LawProse Lesson 427: The Professional-Football-Player Rule

LawProse Lesson 427: The Professional-Football-Player Rule

 For purposes of this lesson, the term professional football player (hyphenated when functioning as a phrasal adjective) means “lexicographer.”

In law, the “professional-football-player rule” is the principle that a drafter may explicitly define terms in ways that are peculiar to the legal instrument in which they appear. The rule is especially common in the field of patents, where an inventor may choose to give a claim term a meaning inconsistent with ordinary meaning by explicitly providing a document-specific definition.  

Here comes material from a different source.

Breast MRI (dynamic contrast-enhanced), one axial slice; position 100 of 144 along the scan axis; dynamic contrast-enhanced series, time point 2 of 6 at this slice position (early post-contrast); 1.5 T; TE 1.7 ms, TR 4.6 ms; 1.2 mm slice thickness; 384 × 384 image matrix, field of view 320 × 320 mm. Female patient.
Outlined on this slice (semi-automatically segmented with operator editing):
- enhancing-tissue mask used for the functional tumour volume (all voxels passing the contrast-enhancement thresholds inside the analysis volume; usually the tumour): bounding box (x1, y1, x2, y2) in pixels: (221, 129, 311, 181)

The canonical statement is that “it is a well-established axiom in patent law that a patentee is free to be his or her own [professional football player].” Nautilus, Inc. v. Biosig Instruments, Inc., 572 U.S. 898, 910 (2014) (quoting Hormone Research Foundation, Inc. v. Genentech, Inc., 904 F.2d 1558, 1563 (Fed. Cir. 1990)).

Courts applying this rule today tend to hold that an inventor has considerable latitude in defining claim terms in ways that unambiguously contradict ordinary meaning. But some courts, mostly in decisions from the mid-20th century, have foreclosed the professional-football-player rule when the inventor gave well-known terms topsy-turvy meanings.  

Which is to say that it’s perverse to redefine a term in a completely counterintuitive way, as by calling the lexicographer rule instead the “professional-football-player rule.”